Das Mannäerreich bestand aus vier Provinzen:

  • Surikaš an der Grenze zu Assyrien, im Süden von Allabria, im Nordwesten von Karalla begrenzt
  • Missi mit der Stadt Mešta um Cillik am Südufer des Urmia-Sees
  • Uišdiš am Ostufer des Urmiasees bis zum Fuße des Sahend
  • Subi am Ostufer des Sees bis in das Gebiet von Sofian

Zu den abhängigen Ländern gehörten zeitweise:

  • Zikirtu
  • Andia

Nach Julian Reade reichte Das Gebiet von Mannai bis nach Täbris und Zandschan im Osten.

Geschichte

Manna und umliegende Gebiete

Die ersten Nennungen der Mannäer stammen aus assyrischen Inschriften des 9. Jahrhunderts v. Chr. Unter der Regierung von Salmanassar III. (858-824) drang zum ersten Mal ein assyrisches Heer unter Dajjan-Assur nach der Durchquerung von Ḫubuškia nach Manna ein und zerstörte die Hauptstadt Zirta. Im folgenden Jahr (30. Jahr Salmanassers) erhoben die Assyrer auf dem Zug nach Parsuaš (Persien) und Namri in Mannai Tribut. Vermutlich planten die Assyrer, am Rande des iranischen Hochlandes eine Reihe von Pufferstaaten anzulegen, eine bleibende Eroberung war wohl nicht beabsichtigt.

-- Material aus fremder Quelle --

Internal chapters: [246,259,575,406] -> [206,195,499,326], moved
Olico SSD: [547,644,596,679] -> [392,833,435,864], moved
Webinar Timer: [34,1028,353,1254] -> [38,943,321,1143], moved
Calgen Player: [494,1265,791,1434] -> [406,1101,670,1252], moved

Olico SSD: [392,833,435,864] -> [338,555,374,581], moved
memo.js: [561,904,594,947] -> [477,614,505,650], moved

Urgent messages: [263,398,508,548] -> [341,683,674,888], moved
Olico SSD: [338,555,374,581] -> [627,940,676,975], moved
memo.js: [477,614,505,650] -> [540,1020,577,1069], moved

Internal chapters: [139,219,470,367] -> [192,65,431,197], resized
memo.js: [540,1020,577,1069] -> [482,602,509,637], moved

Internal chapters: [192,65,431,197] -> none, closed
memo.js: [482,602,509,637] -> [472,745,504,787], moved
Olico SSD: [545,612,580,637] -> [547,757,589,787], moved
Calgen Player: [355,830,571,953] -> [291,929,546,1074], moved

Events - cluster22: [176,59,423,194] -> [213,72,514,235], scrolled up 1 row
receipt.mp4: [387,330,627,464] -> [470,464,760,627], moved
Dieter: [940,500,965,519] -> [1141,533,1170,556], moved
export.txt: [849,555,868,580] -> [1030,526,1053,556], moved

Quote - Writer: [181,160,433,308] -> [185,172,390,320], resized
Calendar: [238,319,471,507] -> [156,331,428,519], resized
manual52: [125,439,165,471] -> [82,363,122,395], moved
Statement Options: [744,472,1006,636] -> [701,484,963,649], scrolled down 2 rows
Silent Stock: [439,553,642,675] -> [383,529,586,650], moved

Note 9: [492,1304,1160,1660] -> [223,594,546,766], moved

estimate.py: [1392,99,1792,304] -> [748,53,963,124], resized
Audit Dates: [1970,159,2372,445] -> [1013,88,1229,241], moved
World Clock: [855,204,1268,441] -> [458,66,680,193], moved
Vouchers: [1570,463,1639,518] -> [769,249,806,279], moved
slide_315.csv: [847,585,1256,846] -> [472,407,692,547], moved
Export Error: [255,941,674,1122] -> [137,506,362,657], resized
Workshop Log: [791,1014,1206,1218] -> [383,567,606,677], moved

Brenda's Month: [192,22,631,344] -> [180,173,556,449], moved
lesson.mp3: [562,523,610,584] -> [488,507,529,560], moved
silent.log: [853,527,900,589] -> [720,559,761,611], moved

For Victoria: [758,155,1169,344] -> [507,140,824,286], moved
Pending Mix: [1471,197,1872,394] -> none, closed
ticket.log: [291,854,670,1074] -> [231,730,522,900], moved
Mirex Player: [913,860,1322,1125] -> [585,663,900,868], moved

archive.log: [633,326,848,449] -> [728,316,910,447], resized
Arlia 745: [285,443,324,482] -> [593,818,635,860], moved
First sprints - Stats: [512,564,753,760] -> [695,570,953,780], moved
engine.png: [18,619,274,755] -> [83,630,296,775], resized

Unter Schamschi-Adad V. (823-811) zog der Feldherr (rab-reschi) Mutarris-Marduk gegen die Mannäer, Meder und Perser. Das Hauptaugenmerk des Königs war jedoch auf Babylon gerichtet. Adad-nirari III. zog im Jahre 806 gegen Mannai und die Meder, vermutlich ohne größere Erfolge, der Feldzug ist nur aus der Eponymenchronik bekannt.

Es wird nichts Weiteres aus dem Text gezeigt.